Bank BJB kembali menjadi sasaran pencatutan dalam berbagai informasi bohong (hoaks) yang beredar di media sosial dan aplikasi percakapan. Sejumlah konten menampilkan tawaran menggiurkan yang dinilai tidak masuk akal dan berpotensi mengarah pada penipuan.
Ragam hoaks tersebut umumnya dirancang untuk mengelabui nasabah agar menyerahkan data pribadi dan data keuangan. Jika data itu diberikan, pelaku dapat menyalahgunakannya untuk kepentingan pihak tidak bertanggung jawab. Karena itu, nasabah perlu mengenali pola hoaks yang beredar agar dapat menghindari potensi kerugian.
Berikut beberapa contoh hoaks terkait Bank BJB yang sempat beredar dan telah diungkap melalui penelusuran Cek Fakta Liputan6.com.
Klaim artikel soal Jokowi menerima uang pengadaan iklan Bank BJB
Di media sosial beredar unggahan yang menampilkan artikel dengan klaim mantan Presiden Joko Widodo (Jokowi) menerima uang pengadaan iklan Bank BJB sebesar 850 miliar dolar AS dari Ridwan Kamil. Salah satu unggahan disebut beredar di Threads pada 24 Desember 2025, disertai tangkapan layar artikel berjudul: “Komisi Pemberantasan Korupsi KPK, Presiden Jokowi Widodo Menerima Uang Pengadaan Iklan Bank BJB Dari Ridwan Kamil Sebesar 850 Miliyar Dolar Amerika Serikat”. Unggahan itu juga disertai narasi tambahan dari akun yang membagikannya.
Klaim program “festival poin berhadiah” memperingati HUT RI
Hoaks lain muncul dalam bentuk informasi program “Festival Point Berhadiah” yang diklaim digelar Bank BJB untuk memperingati Hari Ulang Tahun Kemerdekaan Republik Indonesia.
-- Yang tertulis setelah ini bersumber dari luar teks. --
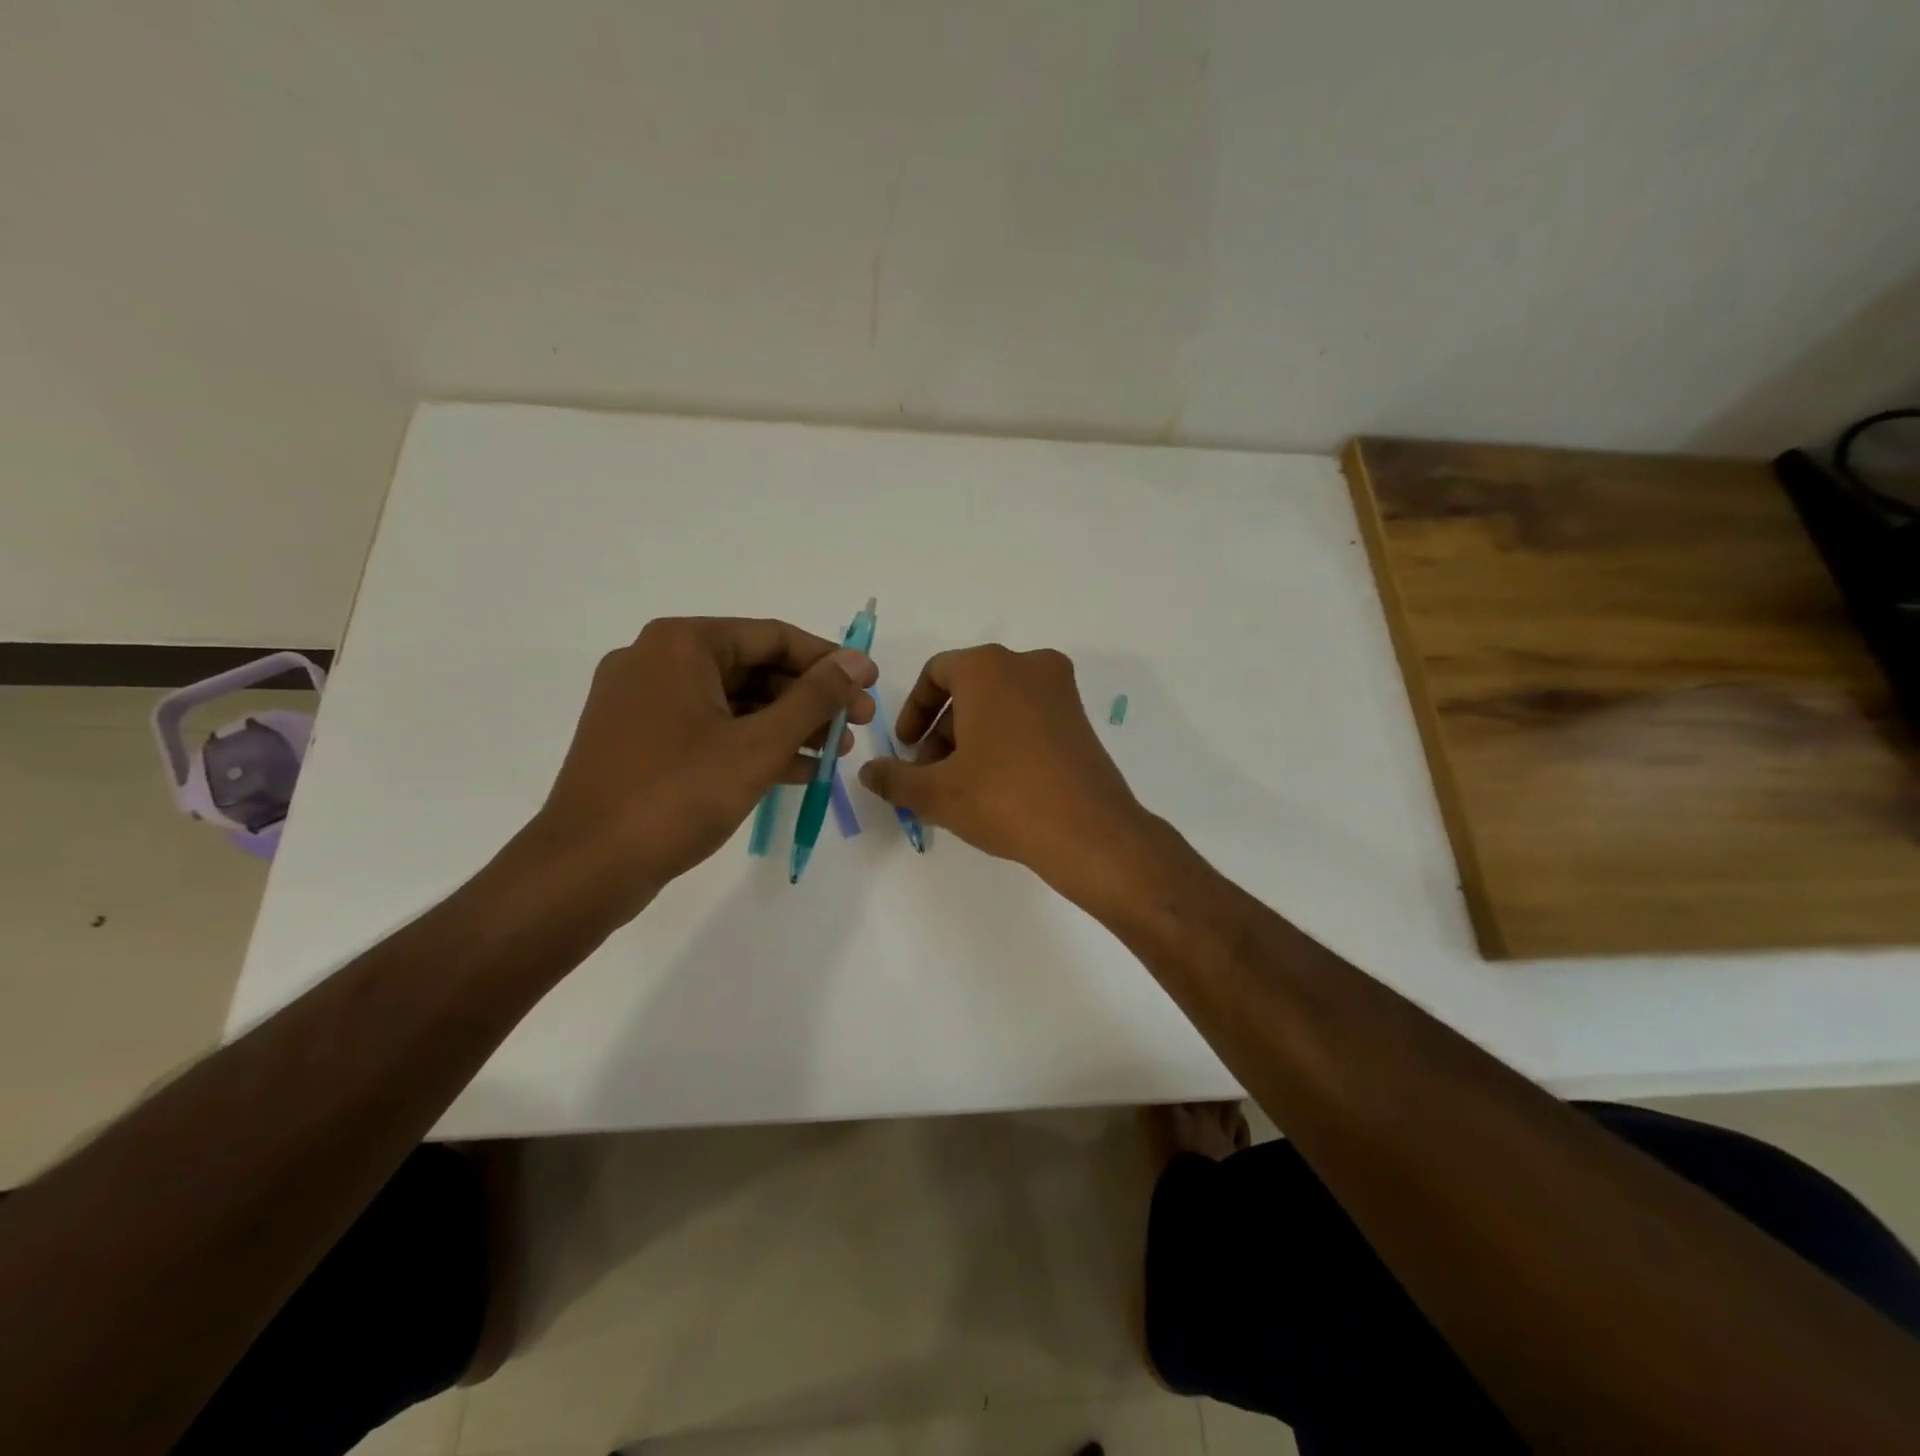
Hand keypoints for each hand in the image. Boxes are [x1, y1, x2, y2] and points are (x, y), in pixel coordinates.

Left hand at [521, 617, 875, 915]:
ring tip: (835, 753)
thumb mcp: (758, 744)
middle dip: (810, 699)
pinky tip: (797, 770)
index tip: (870, 685)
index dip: (828, 661)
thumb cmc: (678, 795)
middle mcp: (657, 661)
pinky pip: (709, 730)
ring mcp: (644, 703)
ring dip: (787, 725)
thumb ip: (814, 698)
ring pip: (733, 703)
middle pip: (753, 669)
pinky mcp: (640, 742)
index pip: (773, 637)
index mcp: (681, 644)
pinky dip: (752, 745)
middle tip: (857, 725)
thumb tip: (856, 661)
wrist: (587, 868)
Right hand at [858, 645, 1153, 899]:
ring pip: (999, 705)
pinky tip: (995, 787)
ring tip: (959, 788)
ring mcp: (1061, 691)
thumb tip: (868, 773)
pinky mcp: (1080, 719)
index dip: (913, 711)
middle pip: (968, 690)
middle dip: (941, 732)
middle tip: (929, 776)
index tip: (906, 749)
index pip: (936, 673)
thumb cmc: (1004, 798)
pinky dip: (1004, 741)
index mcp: (989, 667)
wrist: (1089, 832)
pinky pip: (1028, 718)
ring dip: (970, 739)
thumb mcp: (937, 792)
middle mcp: (1028, 665)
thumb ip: (895, 778)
Informasi ini diunggah akun Facebook pada 15 Agustus 2024, berisi ajakan mengikuti undian dengan pendaftaran gratis dan iming-iming hadiah grand prize.
Unggahan tersebut menyertakan tautan yang diklaim sebagai formulir pendaftaran. Saat tautan diklik, pengguna diarahkan ke halaman formulir online yang meminta data sensitif, seperti nomor handphone terdaftar, 18 digit nomor kartu ATM, masa berlaku kartu, hingga PIN ATM.
Klaim undian berhadiah tabungan Bank BJB
Konten serupa juga beredar terkait klaim “undian tabungan Bank BJB” yang ditujukan bagi nasabah terdaftar mobile banking/SMS banking. Informasi yang diunggah akun Facebook pada 19 Juli 2024 itu mencantumkan daftar hadiah, termasuk sejumlah jenis mobil, serta mengarahkan pengguna untuk mendaftar melalui tautan yang disediakan.
Seperti kasus sebelumnya, tautan tersebut mengarah ke formulir online yang meminta data pribadi dan perbankan, antara lain nomor handphone, nomor kartu ATM, dan tanggal kedaluwarsa kartu.
Rangkaian contoh di atas menunjukkan pola yang berulang: hoaks mengatasnamakan Bank BJB untuk menarik perhatian, lalu mengarahkan korban ke tautan tertentu yang meminta informasi perbankan. Nasabah disarankan berhati-hati terhadap informasi semacam ini, terutama yang meminta data sensitif melalui tautan atau formulir online.